I just stumbled across slightly old news stories from March concerning Lawrence Salander and his Madoff-like scheme to bilk millions of dollars from art collectors and investors. His basic operation was similar to that depicted in The Producers: selling percentage shares of artwork to trusting investors, but selling more than 100% worth of shares per artwork (so, for example, there could be five people who paid for a 50% share in a single artwork). His scheme was exposed by John McEnroe, the tennis player and now art collector. Since McEnroe was suing him because a painting he had purchased from Salander had outstanding liens against it, I'm guessing Salander had more than one type of scam going.

What brought my attention to the story was Arshile Gorky. After reading a NY Times review of a Gorky exhibit, I was reminded of one of my all-time favorite paintings, Gorky's Pirate I.

Pirate was on view at the Mattatuck Museum for many years, a long-term loan from Jean Levy before it was sold at auction by the Levy estate. It's a fantastic painting, perfectly capturing the mess and smell and noise of Pirate, a dog, raiding a garbage can. I loved being able to spend time with it at the Mattatuck and I still miss it.

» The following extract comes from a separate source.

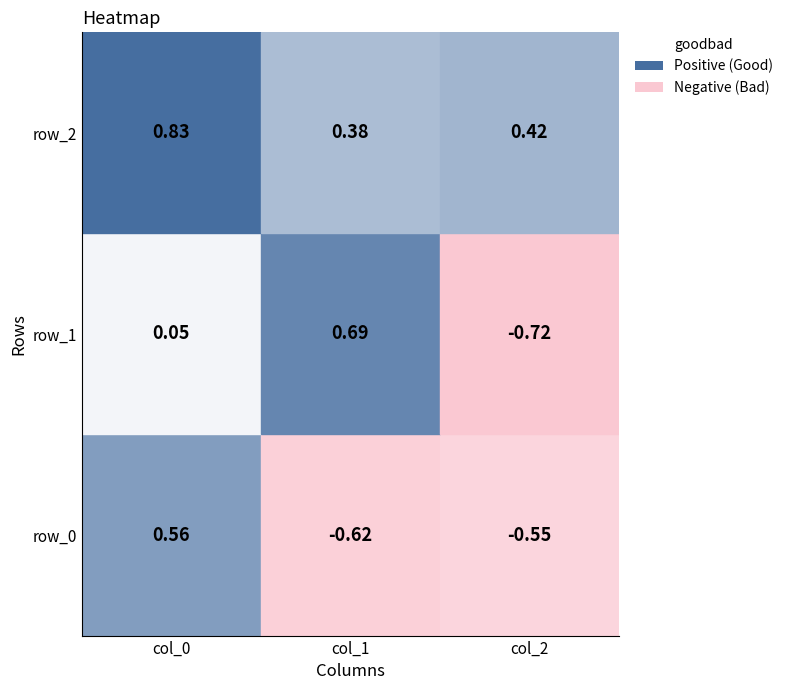

Which series changed the most between 0 and 1?

row_0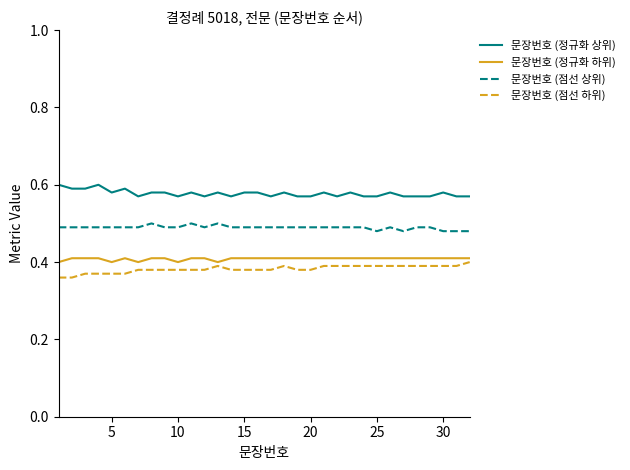

Which series has the largest total across all categories?

문장번호 (정규화 상위)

When I read the NY Times article about the exhibit, I naturally was reminded of Pirate I and did a quick internet search to see if I could find out where it is today. Imagine my dismay to learn that it had been confiscated by "the authorities" as part of the criminal investigation against Salander. Poor Pirate! Do "the authorities" have the proper storage facilities for the painting (it's said to be in the custody of a bankruptcy court in Poughkeepsie), or is it languishing in a standard police storage room next to a wide variety of evidence? I suppose it will be stuck in the evidence storage room until the case is over and the true ownership is established, which could take years.